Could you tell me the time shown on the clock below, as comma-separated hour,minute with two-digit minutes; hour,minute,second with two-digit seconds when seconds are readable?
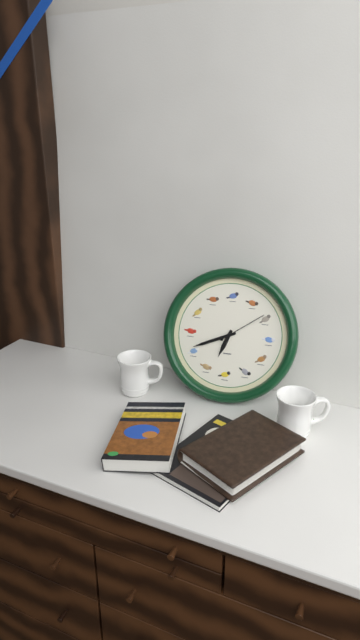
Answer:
6,41,09
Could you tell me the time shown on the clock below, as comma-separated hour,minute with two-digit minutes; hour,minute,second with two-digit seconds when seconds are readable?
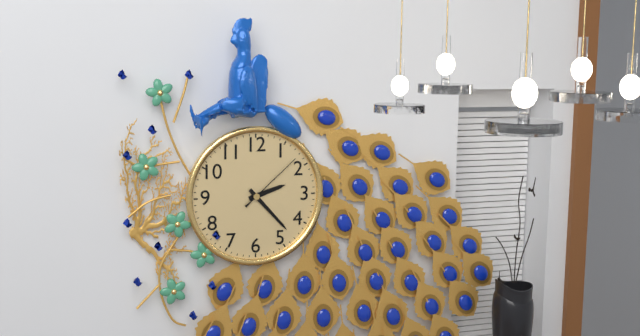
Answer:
2,23,08
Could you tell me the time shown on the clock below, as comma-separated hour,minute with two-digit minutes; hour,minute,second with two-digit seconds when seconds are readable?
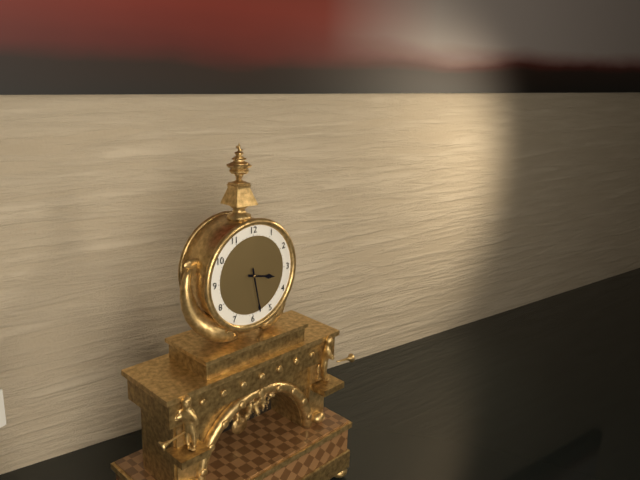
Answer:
3,28
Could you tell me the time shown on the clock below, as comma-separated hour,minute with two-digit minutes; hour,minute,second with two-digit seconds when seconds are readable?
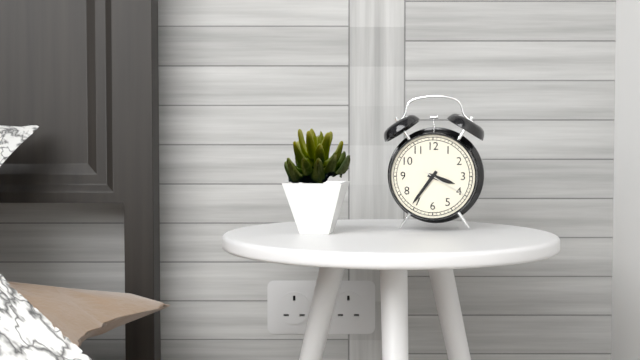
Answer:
3,36
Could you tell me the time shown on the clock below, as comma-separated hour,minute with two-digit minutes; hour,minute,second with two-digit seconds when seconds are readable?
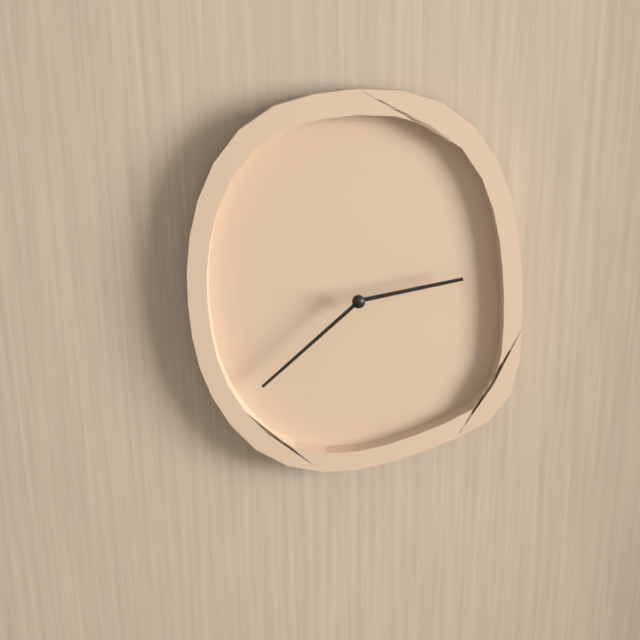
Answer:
2,38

•••••

◆ Objective
Arrange every line of the records above as a Markdown table with the columns Row and Line, numbering each row and omitting blank lines. Leave the pictures out.

◆ Reply
| Row | Line |
|---|---|
| 1 | Could you tell me the time shown on the clock below, as comma-separated hour,minute with two-digit minutes; hour,minute,second with two-digit seconds when seconds are readable? |
| 2 | Answer: |
| 3 | 6,41,09 |
| 4 | Could you tell me the time shown on the clock below, as comma-separated hour,minute with two-digit minutes; hour,minute,second with two-digit seconds when seconds are readable? |
| 5 | Answer: |
| 6 | 2,23,08 |
| 7 | Could you tell me the time shown on the clock below, as comma-separated hour,minute with two-digit minutes; hour,minute,second with two-digit seconds when seconds are readable? |
| 8 | Answer: |
| 9 | 3,28 |
| 10 | Could you tell me the time shown on the clock below, as comma-separated hour,minute with two-digit minutes; hour,minute,second with two-digit seconds when seconds are readable? |
| 11 | Answer: |
| 12 | 3,36 |
| 13 | Could you tell me the time shown on the clock below, as comma-separated hour,minute with two-digit minutes; hour,minute,second with two-digit seconds when seconds are readable? |
| 14 | Answer: |
| 15 | 2,38 |